- Born: December 5, 1939 Russell, Kansas, U.S.
- Died: January 13, 1985 (aged 45) New York City, U.S.
- Education: Emporia State University Royal Academy of Dramatic Art

= Curt Dawson =

American actor

Curt Dawson (December 5, 1939 - January 13, 1985) was an American stage and television actor.

==Early life==
Curt Dawson was born December 5, 1939, in Russell, Kansas. He graduated from Emporia State University in 1960, and attended the Royal Academy of Dramatic Art in London, U.K.

==Career==
Dawson became a stage actor on Broadway. He played in Sleuth in 1973 and Absurd Person Singular in 1975. He also played in The Boys in the Band, as well as in Alice in Wonderland and The Royal Family alongside Eva Le Gallienne.

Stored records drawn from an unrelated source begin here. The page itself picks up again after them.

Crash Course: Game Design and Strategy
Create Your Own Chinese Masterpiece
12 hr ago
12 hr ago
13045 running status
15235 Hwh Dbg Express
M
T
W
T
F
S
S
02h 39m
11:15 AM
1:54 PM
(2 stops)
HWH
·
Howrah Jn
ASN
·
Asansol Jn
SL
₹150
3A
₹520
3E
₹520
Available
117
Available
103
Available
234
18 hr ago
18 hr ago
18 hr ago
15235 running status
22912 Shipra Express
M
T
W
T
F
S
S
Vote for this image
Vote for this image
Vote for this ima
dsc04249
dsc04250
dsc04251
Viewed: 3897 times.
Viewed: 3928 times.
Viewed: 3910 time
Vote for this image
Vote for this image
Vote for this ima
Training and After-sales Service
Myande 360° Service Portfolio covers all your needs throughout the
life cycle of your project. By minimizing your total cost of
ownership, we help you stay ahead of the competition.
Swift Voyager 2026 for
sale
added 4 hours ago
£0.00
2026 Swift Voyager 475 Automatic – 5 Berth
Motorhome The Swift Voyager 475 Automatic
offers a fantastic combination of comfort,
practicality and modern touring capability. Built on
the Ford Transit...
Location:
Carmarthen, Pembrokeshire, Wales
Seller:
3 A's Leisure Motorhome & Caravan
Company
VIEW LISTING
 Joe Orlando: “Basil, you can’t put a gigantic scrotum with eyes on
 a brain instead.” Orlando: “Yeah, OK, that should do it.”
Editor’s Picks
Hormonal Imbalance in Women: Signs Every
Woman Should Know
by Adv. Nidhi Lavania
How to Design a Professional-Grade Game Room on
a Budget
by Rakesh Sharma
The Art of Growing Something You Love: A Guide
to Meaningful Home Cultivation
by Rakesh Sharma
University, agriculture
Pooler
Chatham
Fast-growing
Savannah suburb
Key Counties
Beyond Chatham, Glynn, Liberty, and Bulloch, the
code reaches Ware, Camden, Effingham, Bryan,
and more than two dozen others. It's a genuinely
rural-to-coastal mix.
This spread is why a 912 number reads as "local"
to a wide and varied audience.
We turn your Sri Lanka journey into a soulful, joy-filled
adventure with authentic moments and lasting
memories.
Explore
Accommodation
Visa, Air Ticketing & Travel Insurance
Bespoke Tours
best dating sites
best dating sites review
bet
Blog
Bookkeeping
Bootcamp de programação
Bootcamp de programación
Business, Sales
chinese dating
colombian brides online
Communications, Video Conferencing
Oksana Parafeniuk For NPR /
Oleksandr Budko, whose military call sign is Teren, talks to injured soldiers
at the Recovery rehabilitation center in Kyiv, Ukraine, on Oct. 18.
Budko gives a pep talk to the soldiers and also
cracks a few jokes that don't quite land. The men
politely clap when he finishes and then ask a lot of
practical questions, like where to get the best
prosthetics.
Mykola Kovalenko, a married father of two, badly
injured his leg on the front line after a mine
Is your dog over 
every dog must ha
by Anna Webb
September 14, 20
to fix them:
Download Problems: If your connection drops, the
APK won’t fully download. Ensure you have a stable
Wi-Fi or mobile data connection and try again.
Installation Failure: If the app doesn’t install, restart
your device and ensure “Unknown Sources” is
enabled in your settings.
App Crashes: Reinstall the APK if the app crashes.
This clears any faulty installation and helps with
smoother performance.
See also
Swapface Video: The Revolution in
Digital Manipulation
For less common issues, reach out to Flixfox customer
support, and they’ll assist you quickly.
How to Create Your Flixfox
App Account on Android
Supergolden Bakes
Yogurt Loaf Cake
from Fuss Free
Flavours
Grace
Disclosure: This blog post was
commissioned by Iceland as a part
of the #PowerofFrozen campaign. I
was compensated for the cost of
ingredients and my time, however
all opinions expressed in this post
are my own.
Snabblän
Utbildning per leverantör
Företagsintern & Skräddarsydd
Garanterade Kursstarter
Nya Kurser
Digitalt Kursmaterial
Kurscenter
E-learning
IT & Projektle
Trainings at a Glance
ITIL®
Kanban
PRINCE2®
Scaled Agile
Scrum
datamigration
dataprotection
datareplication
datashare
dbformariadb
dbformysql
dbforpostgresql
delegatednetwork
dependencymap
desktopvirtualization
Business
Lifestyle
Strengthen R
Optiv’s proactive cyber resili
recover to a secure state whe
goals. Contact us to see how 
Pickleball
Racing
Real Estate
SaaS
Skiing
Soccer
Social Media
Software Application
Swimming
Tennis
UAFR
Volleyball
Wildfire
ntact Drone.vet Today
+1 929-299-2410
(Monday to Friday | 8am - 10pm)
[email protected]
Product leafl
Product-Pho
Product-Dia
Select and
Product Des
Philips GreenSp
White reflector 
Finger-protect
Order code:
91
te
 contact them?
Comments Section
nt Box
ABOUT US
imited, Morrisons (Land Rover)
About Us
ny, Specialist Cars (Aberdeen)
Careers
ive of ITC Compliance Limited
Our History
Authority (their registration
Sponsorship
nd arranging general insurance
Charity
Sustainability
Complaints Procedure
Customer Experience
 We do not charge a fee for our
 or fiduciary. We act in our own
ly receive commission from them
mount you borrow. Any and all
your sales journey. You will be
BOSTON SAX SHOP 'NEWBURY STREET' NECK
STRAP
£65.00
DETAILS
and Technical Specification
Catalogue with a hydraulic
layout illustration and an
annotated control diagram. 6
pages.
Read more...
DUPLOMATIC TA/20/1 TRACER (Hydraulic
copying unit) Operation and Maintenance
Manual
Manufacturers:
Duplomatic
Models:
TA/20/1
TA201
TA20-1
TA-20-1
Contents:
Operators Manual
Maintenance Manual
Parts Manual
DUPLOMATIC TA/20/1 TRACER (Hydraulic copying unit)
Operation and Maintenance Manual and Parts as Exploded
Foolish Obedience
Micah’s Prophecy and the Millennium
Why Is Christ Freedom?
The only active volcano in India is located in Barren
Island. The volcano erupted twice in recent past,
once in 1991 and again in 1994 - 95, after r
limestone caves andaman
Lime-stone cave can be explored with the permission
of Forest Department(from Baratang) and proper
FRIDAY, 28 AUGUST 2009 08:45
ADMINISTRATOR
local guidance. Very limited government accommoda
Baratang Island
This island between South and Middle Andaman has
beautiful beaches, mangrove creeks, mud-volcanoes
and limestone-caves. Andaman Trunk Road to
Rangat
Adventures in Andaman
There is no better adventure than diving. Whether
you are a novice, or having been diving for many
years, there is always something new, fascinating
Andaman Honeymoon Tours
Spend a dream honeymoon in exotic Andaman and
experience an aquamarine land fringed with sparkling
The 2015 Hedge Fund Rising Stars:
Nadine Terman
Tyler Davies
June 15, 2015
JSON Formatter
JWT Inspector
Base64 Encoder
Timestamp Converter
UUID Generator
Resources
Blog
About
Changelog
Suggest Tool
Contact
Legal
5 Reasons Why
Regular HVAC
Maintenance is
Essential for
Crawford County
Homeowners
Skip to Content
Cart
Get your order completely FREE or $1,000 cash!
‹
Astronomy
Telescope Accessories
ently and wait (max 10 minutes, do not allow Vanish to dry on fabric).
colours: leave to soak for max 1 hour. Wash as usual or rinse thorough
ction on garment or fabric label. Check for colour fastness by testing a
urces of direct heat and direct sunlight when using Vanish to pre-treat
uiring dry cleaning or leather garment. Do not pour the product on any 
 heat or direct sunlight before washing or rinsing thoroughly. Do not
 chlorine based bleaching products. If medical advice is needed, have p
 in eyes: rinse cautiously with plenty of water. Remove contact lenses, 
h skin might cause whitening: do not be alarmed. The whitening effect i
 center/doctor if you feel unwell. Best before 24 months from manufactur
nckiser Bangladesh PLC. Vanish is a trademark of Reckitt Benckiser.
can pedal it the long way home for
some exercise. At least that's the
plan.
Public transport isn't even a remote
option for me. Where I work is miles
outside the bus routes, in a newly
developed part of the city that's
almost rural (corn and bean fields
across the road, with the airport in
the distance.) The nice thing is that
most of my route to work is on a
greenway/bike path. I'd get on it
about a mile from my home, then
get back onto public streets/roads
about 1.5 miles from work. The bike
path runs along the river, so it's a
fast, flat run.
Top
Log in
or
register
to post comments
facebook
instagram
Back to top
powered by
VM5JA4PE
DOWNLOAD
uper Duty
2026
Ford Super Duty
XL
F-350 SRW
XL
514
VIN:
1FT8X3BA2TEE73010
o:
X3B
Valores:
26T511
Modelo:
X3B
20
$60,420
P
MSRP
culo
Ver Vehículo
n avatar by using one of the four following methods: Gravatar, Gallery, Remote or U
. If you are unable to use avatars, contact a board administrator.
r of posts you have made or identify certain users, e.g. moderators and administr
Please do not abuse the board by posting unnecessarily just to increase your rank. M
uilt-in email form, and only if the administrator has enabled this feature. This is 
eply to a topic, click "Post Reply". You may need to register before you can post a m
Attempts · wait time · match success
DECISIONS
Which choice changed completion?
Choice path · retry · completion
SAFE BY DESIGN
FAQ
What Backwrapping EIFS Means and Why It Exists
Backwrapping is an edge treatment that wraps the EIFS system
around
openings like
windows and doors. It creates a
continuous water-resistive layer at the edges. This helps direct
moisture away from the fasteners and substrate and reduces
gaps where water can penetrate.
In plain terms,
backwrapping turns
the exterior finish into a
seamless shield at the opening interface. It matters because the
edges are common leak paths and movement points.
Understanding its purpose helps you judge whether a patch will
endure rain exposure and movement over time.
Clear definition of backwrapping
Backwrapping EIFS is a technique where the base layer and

On television, Dawson acted in As the World Turns, Guiding Light, Another World, Search for Tomorrow, and The Adams Chronicles.

==Personal life and death==
Dawson was gay; he had relationships with author Armistead Maupin and actor Ian McKellen. He resided in SoHo, Manhattan, New York City.

Dawson died on January 13, 1985, at the Bellevue Hospital in New York City. Even though his obituary in The New York Times said he died of "complications resulting from cancer", Maupin says in his memoir, Logical Family, that he died of AIDS.